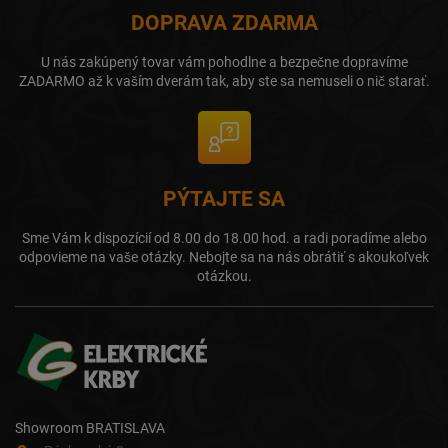
DOPRAVA ZDARMA
U nás zakúpený tovar vám pohodlne a bezpečne dopravíme
ZADARMO až k vaším dverám tak, aby ste sa nemuseli o nič starať.
PÝTAJTE SA
Sme Vám k dispozícií od 8.00 do 18.00 hod. a radi poradíme alebo
odpovieme na vaše otázky. Nebojte sa na nás obrátiť s akoukoľvek
otázkou.
Showroom BRATISLAVA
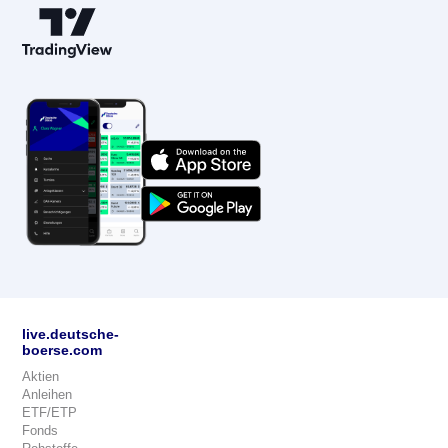
live.deutsche-
boerse.com
Aktien
Anleihen
ETF/ETP
Fonds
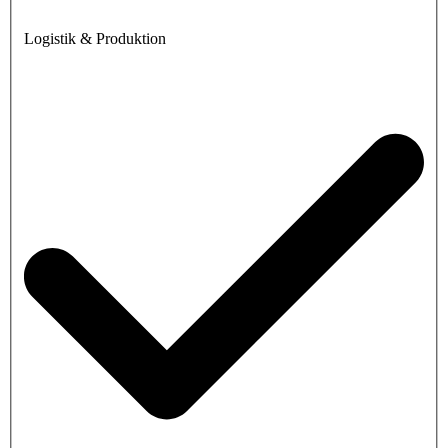
Logistik & Produktion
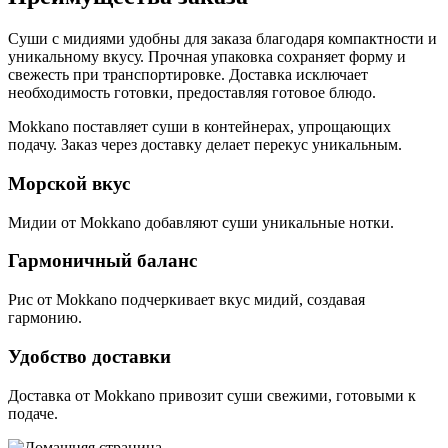
Суши с мидиями удобны для заказа благодаря компактности и
уникальному вкусу. Прочная упаковка сохраняет форму и
свежесть при транспортировке. Доставка исключает
необходимость готовки, предоставляя готовое блюдо.
Mokkano поставляет суши в контейнерах, упрощающих
подачу. Заказ через доставку делает перекус уникальным.
Морской вкус
Мидии от Mokkano добавляют суши уникальные нотки.
Гармоничный баланс
Рис от Mokkano подчеркивает вкус мидий, создавая
гармонию.
Удобство доставки
Доставка от Mokkano привозит суши свежими, готовыми к
подаче.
::::::::::
**WHAT YOU ARE ASKED TO DO:**
Return all lines in the data that include the word "Mokkano".

**TASK OUTPUT:**
Mokkano поставляет суши в контейнерах, упрощающих
Мидии от Mokkano добавляют суши уникальные нотки.
Рис от Mokkano подчеркивает вкус мидий, создавая
Доставка от Mokkano привозит суши свежими, готовыми к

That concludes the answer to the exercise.